DEV Community

Cover image for Big Data and NoSQL: A Great Coupling
Ken W Alger
Ken W Alger

Posted on • Originally published at kenwalger.com

Big Data and NoSQL: A Great Coupling

Big data has been a buzzword and topic of conversation for many years. Similarly, the idea of NoSQL as a data store versus "traditional" relational databases is a frequently debated topic. With all of the conversation about these topics, it is important to ask a few questions. What is this thing called big data? Are NoSQL databases like OrientDB a good fit for big data? Let's explore these questions and learn why NoSQL can indeed be a great fit for big data.

Big Data Defined

A popular definition of big data states:

Any quantity of data which is too large or complex that traditional computing power is inadequate to deal with.

While this makes sense, it is important to note that the concept of big data is somewhat relative. It likely has a much different meaning and concept for Farmer Bob, the local apple farmer than it does for Tree Top juice company. In the technology realm, we often think of companies like Facebook or Netflix in relationship to big data processing. But every industry is capturing more and more data.

Think about our apple farmers.

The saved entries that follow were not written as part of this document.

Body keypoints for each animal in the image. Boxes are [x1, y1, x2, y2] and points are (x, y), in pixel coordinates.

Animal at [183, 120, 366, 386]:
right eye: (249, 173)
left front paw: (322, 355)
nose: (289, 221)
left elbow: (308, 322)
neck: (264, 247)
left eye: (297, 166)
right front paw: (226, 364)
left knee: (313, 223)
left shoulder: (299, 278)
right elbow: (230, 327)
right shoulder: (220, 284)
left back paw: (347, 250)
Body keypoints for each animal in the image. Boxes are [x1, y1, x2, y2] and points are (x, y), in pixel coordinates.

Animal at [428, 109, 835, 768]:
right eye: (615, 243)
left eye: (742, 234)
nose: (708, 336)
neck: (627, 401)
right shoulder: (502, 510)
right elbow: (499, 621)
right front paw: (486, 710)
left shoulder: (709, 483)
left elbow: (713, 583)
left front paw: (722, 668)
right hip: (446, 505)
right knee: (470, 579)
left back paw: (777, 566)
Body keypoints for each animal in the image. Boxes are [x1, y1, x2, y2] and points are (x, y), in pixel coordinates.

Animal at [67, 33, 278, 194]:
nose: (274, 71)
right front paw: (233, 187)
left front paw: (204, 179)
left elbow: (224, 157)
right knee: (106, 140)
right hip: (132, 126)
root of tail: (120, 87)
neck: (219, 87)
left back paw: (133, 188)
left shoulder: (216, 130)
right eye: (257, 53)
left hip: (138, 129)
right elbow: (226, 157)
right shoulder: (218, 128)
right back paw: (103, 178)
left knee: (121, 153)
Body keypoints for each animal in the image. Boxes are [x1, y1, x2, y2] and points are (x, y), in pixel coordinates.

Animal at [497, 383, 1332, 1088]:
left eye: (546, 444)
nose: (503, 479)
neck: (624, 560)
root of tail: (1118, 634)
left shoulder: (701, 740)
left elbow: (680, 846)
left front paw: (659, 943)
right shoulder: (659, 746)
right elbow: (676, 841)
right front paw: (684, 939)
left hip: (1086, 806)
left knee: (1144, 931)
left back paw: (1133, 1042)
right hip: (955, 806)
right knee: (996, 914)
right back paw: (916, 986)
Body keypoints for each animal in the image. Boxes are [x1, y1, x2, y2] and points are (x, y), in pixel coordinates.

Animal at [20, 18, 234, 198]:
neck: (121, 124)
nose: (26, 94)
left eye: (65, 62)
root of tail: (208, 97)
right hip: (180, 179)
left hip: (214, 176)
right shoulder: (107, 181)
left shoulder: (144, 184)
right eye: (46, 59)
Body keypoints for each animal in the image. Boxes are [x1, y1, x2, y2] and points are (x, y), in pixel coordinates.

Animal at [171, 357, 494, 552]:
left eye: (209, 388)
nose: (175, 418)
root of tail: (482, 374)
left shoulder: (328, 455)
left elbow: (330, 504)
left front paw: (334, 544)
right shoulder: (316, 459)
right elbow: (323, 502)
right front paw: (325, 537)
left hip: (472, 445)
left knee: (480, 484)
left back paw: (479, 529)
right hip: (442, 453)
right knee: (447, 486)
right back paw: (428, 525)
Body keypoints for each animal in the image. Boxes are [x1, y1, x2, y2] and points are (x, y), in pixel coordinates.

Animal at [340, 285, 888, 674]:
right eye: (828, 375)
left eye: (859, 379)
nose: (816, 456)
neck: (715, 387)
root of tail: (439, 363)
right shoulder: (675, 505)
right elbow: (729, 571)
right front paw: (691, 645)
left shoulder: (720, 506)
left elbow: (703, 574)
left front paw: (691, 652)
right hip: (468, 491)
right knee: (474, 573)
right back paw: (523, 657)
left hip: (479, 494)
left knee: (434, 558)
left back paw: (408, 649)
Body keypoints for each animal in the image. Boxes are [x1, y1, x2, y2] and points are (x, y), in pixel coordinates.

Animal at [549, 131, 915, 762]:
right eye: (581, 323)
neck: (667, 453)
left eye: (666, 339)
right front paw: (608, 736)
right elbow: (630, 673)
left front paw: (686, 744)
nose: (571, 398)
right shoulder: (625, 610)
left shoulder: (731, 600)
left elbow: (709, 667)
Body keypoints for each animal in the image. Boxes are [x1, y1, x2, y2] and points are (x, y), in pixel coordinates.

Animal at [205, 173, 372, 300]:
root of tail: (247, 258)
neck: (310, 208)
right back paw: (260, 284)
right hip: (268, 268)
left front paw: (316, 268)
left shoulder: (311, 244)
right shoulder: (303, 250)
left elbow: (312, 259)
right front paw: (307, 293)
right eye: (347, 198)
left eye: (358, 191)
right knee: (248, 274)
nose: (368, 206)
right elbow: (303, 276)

Some of the data they might want to be collecting would be soil moisture levels, air & soil temperatures, rainfall, the type of apple being grown, the geo-location of the trees, soil pH, fertilizer applications, pollination events, just to name a few.

In the data industry, there are four common dimensions of big data. The so-called 4 V's, volume, variety, velocity, and veracity.

4 Dimensions of Big Data
  • Volume - the size and scale of the data, a terabyte or more of data is often a breakpoint. But even that is relatively small. A Boeing 737 generates approximately 240 terabytes of data flying across the United States. How 'bout them apples?
  • Variety - the diversity of data in different forms. In our farming example, there could be different sensors around the orchard sending a variety of data into the database.
  • Velocity - the speed at which data is collected and needs to be processed. Perhaps not entirely applicable for Farmer Bob, but for many big data applications velocity is very important. Stock trading algorithms change very quickly and must be timely, for example.
  • Veracity - the quality of data itself, is it accurate? Is it stored accurately and can it be retrieved accurately?

All of these pieces together help to influence the decision as to if you are dealing with big data.

Assuming, then, that our apple orchard is large enough to qualify for big data membership, why would we choose a NoSQL database? How does a NoSQL database, like OrientDB, help to address the concerns of the 4 V's?

Stop the Presses: NoSQL for the Win

Okay, a bit of a pun there with presses while talking about apple orchards, please forgive me. But seriously, NoSQL does offer some great wins for storing big data. In fact, in many of the areas of the 4 V's NoSQL is a better choice than its relational, SQL, counterpart.

The variety of data becomes problematic in a relational data model as it requires multiple tables and many Joins to process the data. A multi-model database like OrientDB is capable of storing records in a schemaless fashion that is easy to generate programmatically. This allows for data with a variety of "looks" to be stored quickly into a single record. Being a multi-model database, a variety of types of records can be stored in the same database.

Further, without having to do Joins, traversing the data for read operations is very fast. The ability to read and write records rapidly is vital for keeping up with the velocity of data. Performance of the database is a huge portion of being able to reliably process your data and get results.

One of the challenges that SQL databases face is that of scalability. They are mostly designed around a master-slave architecture which often becomes a bottleneck. The solution to scale is over to upgrade hardware to bigger and faster. In the NoSQL world, we can scale with a multi-master and sharded architecture. This allows for horizontal scaling and adds to veracity as well as the new servers can be spread out across geographic locations.

Making sure the data you think you are storing is actually being stored is probably the most important of all. Having the ability and confidence of knowing that your database transactions are secure and accurate is huge. OrientDB transactions are ACID compliant providing an extra level of guarantee that your data is your data. This also helps to make sure that the technical department doesn't upset the apple cart with corporate executives.

Wrap Up

We have taken a look at what big data is and how to determine if your data is big data. We then examined why NoSQL is a great fit for storing our data. OrientDB is definitely worth a look at storing your NoSQL data for your big data needs.


Follow me on Twitter @kenwalger to get the latest updates on my postings or read my other posts on my blog.

Top comments (2)

Collapse
 
jbristow profile image
Jon Bristow

Do you think nosql can keep up when doing arbitrary analysis of structured data? I’m under the impression that for real data analysis work you’re going to want a query/access optimizer to help you out.

Also, I’m interested to hear how orientdb performs returning near petabyte result sets.

Collapse
 
kenwalger profile image
Ken W Alger

I think it all depends on your application and data design. NoSQL can be incredibly fast for processing but to get the most "bang for your buck" schemas need to be designed differently than they are in a SQL world. It's not a bad thing. It's just a different data modeling style.

In terms of OrientDB performance specifically, it can handle large loads. However, like I just said, the data model is important for top performance. There are many resources available on NoSQL schema design that are well worth the time to read.